That's what we learned in our 2014 study Roll Call: The Importance of Teacher Attendance. In 40 large school districts, we found that while most teachers come to work regularly, a significant number of teachers (44 percent across the districts) missed a heck of a lot of school—11 or more days in an average school year.

Last month, the US Department of Education followed suit, releasing data that reinforces our findings. And, just like Roll Call, it revealed inexplicable differences among states, with Utah and South Dakota reporting relatively low rates of chronic absenteeism but others faring much worse, with 75 percent of teachers in Hawaii and 49 percent of teachers in Nevada missing more than 10 days per year.

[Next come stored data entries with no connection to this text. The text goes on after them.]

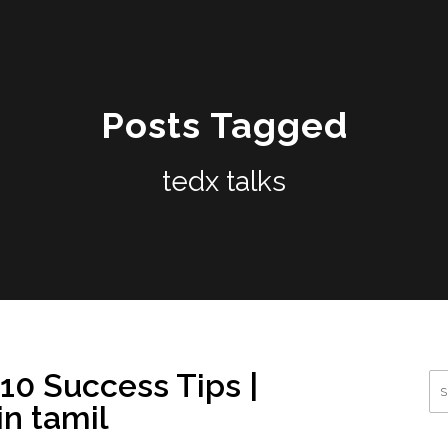
Posts Tagged
tedx talks
 10 Success Tips |
in tamil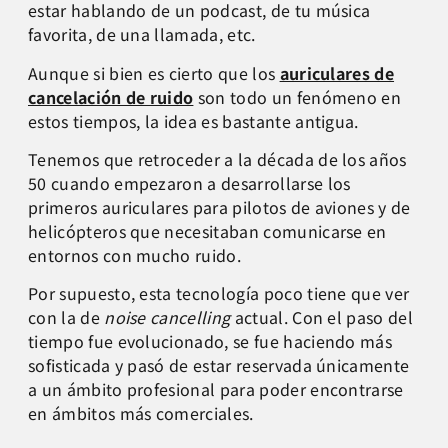
estar hablando de un podcast, de tu música
favorita, de una llamada, etc.
Aunque si bien es cierto que los
auriculares de
cancelación de ruido
son todo un fenómeno en
estos tiempos, la idea es bastante antigua.
Tenemos que retroceder a la década de los años
50 cuando empezaron a desarrollarse los
primeros auriculares para pilotos de aviones y de
helicópteros que necesitaban comunicarse en
entornos con mucho ruido.
Por supuesto, esta tecnología poco tiene que ver
con la de
noise cancelling
actual. Con el paso del
tiempo fue evolucionado, se fue haciendo más
sofisticada y pasó de estar reservada únicamente
a un ámbito profesional para poder encontrarse
en ámbitos más comerciales.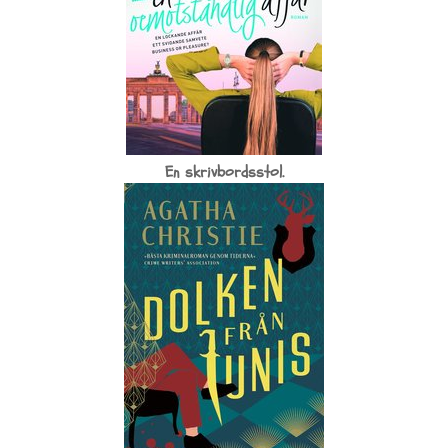
En skrivbordsstol.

Neither NCTQ nor the Education Department data sheds light on why some schools struggle so much with this basic personnel practice. So there's much to be said for new research from Seth Gershenson which unearths at least one device that improves teacher attendance: threat of sanctions.

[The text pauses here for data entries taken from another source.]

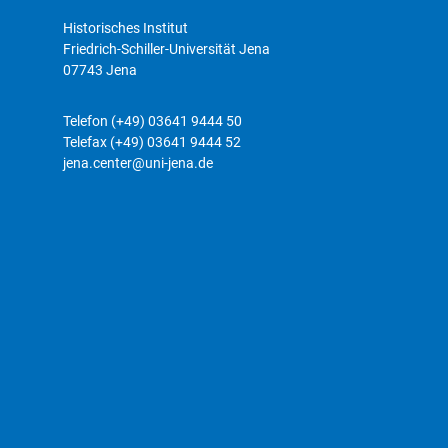
Historisches Institut
Friedrich-Schiller-Universität Jena
07743 Jena
Telefon (+49) 03641 9444 50
Telefax (+49) 03641 9444 52
jena.center@uni-jena.de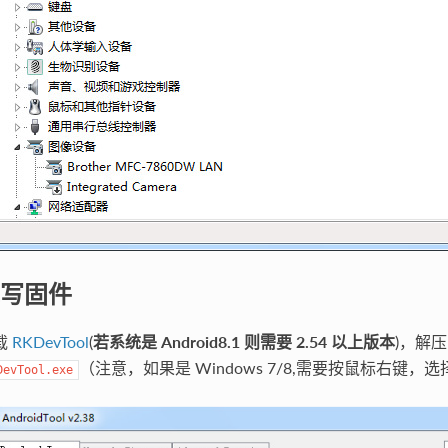
写固件
载
RKDevTool
(
若系统是 Android8.1 则需要 2.54 以上版本
)，解
（注意，如果是 Windows 7/8,需要按鼠标右键
DevTool.exe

Looking at data from the early days of No Child Left Behind, Gershenson examines how K-5 teachers in North Carolina responded when their school failed to meet adequate yearly progress (AYP). Teachers in schools that failed to make AYP in 2003 significantly reduced their absences in the following year by about 10 percent. Chronic absenteeism (when teachers miss 15 or more days) fell by 20 percent.

Not surprisingly, these declines in teacher absences translated to real gains in student achievement.
NCLB was certainly not without its flaws, but this study serves as another reminder that strong systems of accountability lead to positive outcomes—and that every day a teacher spends in her classroom matters to her students. The challenge of teacher absences is unlikely to have a single solution, but we're grateful for any additional insight.